Еще до завтрака он сбегал в аптечный киоск, что был расположен на втором этаже, на перекрестке коридоров, соединяющих стационар и поликлинику, и прикупил там три двухсотграммовых флакончика лечебного бальзама “Алтайский” (заключавшего в себе полных тридцать семь градусов). Днем пил. Потом спал. И к ужину, к половине шестого, уже проспался и встал и малость маясь похмельем – отвык за три недели, прошелся до туалета, а на обратном пути завернул к Родионову.

– Здр-равствуйте, – пробормотал Сало, прикрывая за собою дверь.

– Здравствуй, – холодно ответил Павел Андреевич, с некоторой долей любопытства разглядывая бесцеремонно ввалившегося к нему в кабинет пациента. – Кажется, Сало? – необычная фамилия отпечаталась в памяти. – Чем обязан? Вас что-то беспокоит? Плохо себя чувствуете?

– Отлично, – осклабился Петр. – Отпустите.

Решение уйти он принял еще утром. В краткий миг перехода ото сна в бодровствование он с удивлением ощутил в своем теле некую перемену. Впервые со дня операция он явственно определил у себя эрекцию! И не поверил. И еще раз приподнял простынь. И его взгляд уперся в торчащий член!

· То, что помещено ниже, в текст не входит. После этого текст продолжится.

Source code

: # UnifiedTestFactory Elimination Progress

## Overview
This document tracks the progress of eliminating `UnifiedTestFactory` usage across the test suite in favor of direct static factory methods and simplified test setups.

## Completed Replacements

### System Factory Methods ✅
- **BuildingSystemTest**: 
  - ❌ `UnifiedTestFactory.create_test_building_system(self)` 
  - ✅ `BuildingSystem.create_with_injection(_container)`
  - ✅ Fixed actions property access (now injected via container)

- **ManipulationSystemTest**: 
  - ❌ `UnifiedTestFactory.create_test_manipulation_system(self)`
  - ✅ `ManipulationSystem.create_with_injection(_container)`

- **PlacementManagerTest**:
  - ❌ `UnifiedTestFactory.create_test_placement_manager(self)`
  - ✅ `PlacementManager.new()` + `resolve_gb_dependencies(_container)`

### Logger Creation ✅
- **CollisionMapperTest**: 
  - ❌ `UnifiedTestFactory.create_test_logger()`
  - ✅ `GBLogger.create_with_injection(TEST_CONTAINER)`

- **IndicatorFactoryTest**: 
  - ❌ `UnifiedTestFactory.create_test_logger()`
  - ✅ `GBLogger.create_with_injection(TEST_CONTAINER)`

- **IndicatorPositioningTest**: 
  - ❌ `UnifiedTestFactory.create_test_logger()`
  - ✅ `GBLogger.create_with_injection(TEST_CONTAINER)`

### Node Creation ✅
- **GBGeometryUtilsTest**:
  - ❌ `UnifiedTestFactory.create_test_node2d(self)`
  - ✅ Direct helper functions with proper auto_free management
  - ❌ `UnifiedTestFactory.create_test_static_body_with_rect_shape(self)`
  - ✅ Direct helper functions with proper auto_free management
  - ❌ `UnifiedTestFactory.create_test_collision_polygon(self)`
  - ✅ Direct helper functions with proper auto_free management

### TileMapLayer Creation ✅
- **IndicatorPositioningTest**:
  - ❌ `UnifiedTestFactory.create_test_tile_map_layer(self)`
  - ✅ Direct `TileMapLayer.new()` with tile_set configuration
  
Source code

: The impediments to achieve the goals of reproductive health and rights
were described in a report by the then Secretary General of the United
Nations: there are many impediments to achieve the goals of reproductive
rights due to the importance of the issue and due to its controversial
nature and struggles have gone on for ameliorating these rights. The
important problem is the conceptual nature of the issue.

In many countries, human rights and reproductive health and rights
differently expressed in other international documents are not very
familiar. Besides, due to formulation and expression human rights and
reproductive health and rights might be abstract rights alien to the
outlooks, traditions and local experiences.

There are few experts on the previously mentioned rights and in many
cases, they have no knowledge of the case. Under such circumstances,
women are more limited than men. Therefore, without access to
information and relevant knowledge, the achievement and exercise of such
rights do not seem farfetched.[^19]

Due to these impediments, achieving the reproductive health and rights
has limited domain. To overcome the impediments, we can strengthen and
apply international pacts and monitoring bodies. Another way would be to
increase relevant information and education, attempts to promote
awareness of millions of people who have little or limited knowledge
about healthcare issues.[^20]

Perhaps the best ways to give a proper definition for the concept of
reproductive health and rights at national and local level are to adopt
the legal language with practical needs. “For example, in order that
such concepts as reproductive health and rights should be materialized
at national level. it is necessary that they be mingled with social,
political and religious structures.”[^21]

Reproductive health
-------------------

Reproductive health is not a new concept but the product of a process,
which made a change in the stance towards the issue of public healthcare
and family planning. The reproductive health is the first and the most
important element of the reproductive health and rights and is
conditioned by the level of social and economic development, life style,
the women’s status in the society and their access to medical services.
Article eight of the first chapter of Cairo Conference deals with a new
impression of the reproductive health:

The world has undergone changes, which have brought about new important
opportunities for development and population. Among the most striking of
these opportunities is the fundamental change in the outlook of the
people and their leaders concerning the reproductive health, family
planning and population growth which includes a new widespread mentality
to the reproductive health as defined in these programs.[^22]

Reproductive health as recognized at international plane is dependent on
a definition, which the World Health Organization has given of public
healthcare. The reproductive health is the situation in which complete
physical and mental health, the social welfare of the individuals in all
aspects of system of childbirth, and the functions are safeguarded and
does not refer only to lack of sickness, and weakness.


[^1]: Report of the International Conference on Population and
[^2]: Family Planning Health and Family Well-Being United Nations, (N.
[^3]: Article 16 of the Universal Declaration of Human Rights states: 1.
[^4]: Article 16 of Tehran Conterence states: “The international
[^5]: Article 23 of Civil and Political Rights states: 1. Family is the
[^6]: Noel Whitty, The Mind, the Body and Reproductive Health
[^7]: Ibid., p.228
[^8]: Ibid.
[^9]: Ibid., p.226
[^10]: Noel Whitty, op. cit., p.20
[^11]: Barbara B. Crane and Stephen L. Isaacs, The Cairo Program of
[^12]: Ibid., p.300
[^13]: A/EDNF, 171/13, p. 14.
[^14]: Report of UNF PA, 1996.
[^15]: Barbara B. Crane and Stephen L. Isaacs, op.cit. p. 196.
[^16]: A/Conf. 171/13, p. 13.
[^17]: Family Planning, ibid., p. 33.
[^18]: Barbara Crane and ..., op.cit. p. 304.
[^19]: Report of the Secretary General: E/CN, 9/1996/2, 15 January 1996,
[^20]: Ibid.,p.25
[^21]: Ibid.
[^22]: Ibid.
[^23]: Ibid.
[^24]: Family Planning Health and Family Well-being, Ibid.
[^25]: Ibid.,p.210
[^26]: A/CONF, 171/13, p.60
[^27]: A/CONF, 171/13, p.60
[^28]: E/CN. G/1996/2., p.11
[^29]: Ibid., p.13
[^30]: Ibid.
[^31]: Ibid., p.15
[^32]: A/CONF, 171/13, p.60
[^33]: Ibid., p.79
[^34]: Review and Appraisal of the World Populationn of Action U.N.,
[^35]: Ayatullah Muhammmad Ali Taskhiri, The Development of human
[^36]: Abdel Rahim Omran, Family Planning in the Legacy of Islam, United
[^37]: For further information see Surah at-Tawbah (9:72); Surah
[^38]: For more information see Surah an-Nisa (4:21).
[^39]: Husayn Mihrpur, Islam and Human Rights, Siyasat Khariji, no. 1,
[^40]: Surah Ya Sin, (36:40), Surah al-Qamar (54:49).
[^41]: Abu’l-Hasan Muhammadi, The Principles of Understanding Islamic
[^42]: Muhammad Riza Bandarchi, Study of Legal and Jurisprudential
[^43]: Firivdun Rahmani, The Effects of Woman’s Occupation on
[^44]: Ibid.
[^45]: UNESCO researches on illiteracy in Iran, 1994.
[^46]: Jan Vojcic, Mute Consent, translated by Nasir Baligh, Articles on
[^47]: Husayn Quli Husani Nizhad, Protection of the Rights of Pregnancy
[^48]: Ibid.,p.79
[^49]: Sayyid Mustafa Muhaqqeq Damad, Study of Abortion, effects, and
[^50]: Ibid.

“О-о-го-го, выздоровел”, – понял он.

– Чудесно! Я вас выпишу, – легко согласился Родионов. – Но завтра! Оформим больничный лист и выписку. А сегодня, простите, мой рабочий день закончен.

– Не-а. Я ухожу. Мне твоя выписка не нужна. И больничный – тоже. Я так зашел – предупредить: покидаю мол. Может, чего на дорогу скажешь, а? Ну, там, совет какой дашь, – улыбаясь по-пьяному и демонстрируя неровные желтые зубы, произнес Сало.

“Пусть катится, состояние, вроде, нормальное”.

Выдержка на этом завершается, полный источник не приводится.